• DOCUMENT SECTION

Socket Security has published findings on a sustained supply chain attack campaign targeting the npm JavaScript package registry. The investigation identified 287 malicious packages that collectively accumulated over 4 million downloads before being flagged and removed by npm security teams.


Attack Methodology: Typosquatting and Dependency Confusion


The malicious packages employed two primary distribution strategies:


Typosquatting: Packages were named to closely resemble highly popular legitimate packages, exploiting common typing errors. Examples include lodahs (targeting lodash), reacct (targeting react), axois (targeting axios), and expresss (targeting express). Developers who make minor typos when running npm install can inadvertently install the malicious versions.


Dependency Confusion: Several packages exploited the npm registry's public/private resolution order. By publishing packages with names matching internal private packages used at large tech companies—discovered through job postings, GitHub repositories, and leaked package.json files—attackers caused CI/CD pipelines to download their malicious public package instead of the intended private one.


Malicious Payload Behavior


All 287 packages share a common payload structure, executing immediately at install time via npm's preinstall hook:


1. Credential harvesting: The payload reads all environment variables, specifically targeting AWS_ACCESS_KEY_ID, AWS_SECRET_ACCESS_KEY, DATABASE_URL, GITHUB_TOKEN, and similar secrets

2. SSH key exfiltration: Reads and exfiltrates SSH private keys and known_hosts files

3. File system traversal: Walks the filesystem looking for .env files and package.json files

4. Persistence attempt: On macOS, attempts to install a LaunchAgent for persistence


All harvested data is exfiltrated to attacker-controlled servers via DNS-over-HTTPS (DoH) to bypass network-level egress filtering.


Affected Organizations


Socket's telemetry indicates the packages were installed at multiple Fortune 500 companies, several government contracting firms, and numerous startups. At least 12 organizations confirmed that live AWS credentials were exfiltrated and used to provision unauthorized cloud resources.


Protective Measures


Security teams should audit package.json and package-lock.json files against the published IOC list, rotate any credentials present in environments where npm installs occur, implement npm package integrity verification, and configure CI/CD environments to restrict environment variable access to only the steps that require them.

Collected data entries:
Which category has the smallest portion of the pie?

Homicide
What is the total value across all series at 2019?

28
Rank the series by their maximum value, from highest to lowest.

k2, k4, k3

• WHAT YOU NEED TO DO
In the text on the npm supply chain attack, list each environment variable it names as a target of the credential harvesting.

• SOLUTION
AWS_ACCESS_KEY_ID, AWS_SECRET_ACCESS_KEY, DATABASE_URL, GITHUB_TOKEN